▶ _What needs to be done_: Duplicate, character for character, the part of the listing below that runs from the line containing "pose: elev=119.9 azim=342.0" up to and including the line containing "Dot at: (345, 222)". Give only those lines.

---------- Working data ----------

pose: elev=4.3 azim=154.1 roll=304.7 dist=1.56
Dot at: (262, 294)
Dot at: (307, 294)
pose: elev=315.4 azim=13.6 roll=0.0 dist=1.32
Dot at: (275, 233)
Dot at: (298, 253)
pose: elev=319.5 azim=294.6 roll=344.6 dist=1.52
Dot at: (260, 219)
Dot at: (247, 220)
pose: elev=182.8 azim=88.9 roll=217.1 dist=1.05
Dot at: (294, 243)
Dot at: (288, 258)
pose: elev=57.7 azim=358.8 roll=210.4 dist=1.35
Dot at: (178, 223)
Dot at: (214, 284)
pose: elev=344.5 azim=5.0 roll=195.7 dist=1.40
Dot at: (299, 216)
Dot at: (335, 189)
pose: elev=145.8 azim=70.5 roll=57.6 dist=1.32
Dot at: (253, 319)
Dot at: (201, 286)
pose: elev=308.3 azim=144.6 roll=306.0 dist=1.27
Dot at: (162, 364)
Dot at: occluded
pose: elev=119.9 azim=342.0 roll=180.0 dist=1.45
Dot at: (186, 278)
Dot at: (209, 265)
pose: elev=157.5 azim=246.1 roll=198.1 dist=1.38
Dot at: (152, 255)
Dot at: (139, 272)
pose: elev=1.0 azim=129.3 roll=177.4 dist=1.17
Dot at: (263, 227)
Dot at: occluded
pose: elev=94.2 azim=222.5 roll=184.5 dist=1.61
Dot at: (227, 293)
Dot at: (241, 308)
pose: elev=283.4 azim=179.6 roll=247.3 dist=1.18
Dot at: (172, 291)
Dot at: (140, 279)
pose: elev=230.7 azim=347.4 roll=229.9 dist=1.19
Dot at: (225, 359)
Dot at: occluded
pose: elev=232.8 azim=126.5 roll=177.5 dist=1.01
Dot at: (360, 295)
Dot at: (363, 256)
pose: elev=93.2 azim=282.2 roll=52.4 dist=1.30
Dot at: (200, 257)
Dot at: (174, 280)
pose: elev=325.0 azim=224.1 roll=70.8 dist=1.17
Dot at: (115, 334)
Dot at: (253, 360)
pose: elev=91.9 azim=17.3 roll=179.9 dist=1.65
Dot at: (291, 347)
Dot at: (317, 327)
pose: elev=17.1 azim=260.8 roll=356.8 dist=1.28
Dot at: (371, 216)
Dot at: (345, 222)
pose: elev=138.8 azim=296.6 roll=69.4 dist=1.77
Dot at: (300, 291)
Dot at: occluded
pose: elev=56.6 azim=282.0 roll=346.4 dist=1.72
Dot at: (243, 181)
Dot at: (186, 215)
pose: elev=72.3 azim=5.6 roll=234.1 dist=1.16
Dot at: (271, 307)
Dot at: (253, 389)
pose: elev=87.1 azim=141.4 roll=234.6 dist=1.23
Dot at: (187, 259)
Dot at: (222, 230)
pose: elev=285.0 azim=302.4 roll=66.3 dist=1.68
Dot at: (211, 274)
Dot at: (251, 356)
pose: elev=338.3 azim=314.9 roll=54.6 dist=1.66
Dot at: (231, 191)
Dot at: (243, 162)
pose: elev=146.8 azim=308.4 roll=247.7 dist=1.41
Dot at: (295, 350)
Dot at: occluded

----------

▶ _Exercise answer_:
pose: elev=119.9 azim=342.0 roll=180.0 dist=1.45
Dot at: (186, 278)
Dot at: (209, 265)
pose: elev=157.5 azim=246.1 roll=198.1 dist=1.38
Dot at: (152, 255)
Dot at: (139, 272)
pose: elev=1.0 azim=129.3 roll=177.4 dist=1.17
Dot at: (263, 227)
Dot at: occluded
pose: elev=94.2 azim=222.5 roll=184.5 dist=1.61
Dot at: (227, 293)
Dot at: (241, 308)
pose: elev=283.4 azim=179.6 roll=247.3 dist=1.18
Dot at: (172, 291)
Dot at: (140, 279)
pose: elev=230.7 azim=347.4 roll=229.9 dist=1.19
Dot at: (225, 359)
Dot at: occluded
pose: elev=232.8 azim=126.5 roll=177.5 dist=1.01
Dot at: (360, 295)
Dot at: (363, 256)
pose: elev=93.2 azim=282.2 roll=52.4 dist=1.30
Dot at: (200, 257)
Dot at: (174, 280)
pose: elev=325.0 azim=224.1 roll=70.8 dist=1.17
Dot at: (115, 334)
Dot at: (253, 360)
pose: elev=91.9 azim=17.3 roll=179.9 dist=1.65
Dot at: (291, 347)
Dot at: (317, 327)
pose: elev=17.1 azim=260.8 roll=356.8 dist=1.28
Dot at: (371, 216)
Dot at: (345, 222)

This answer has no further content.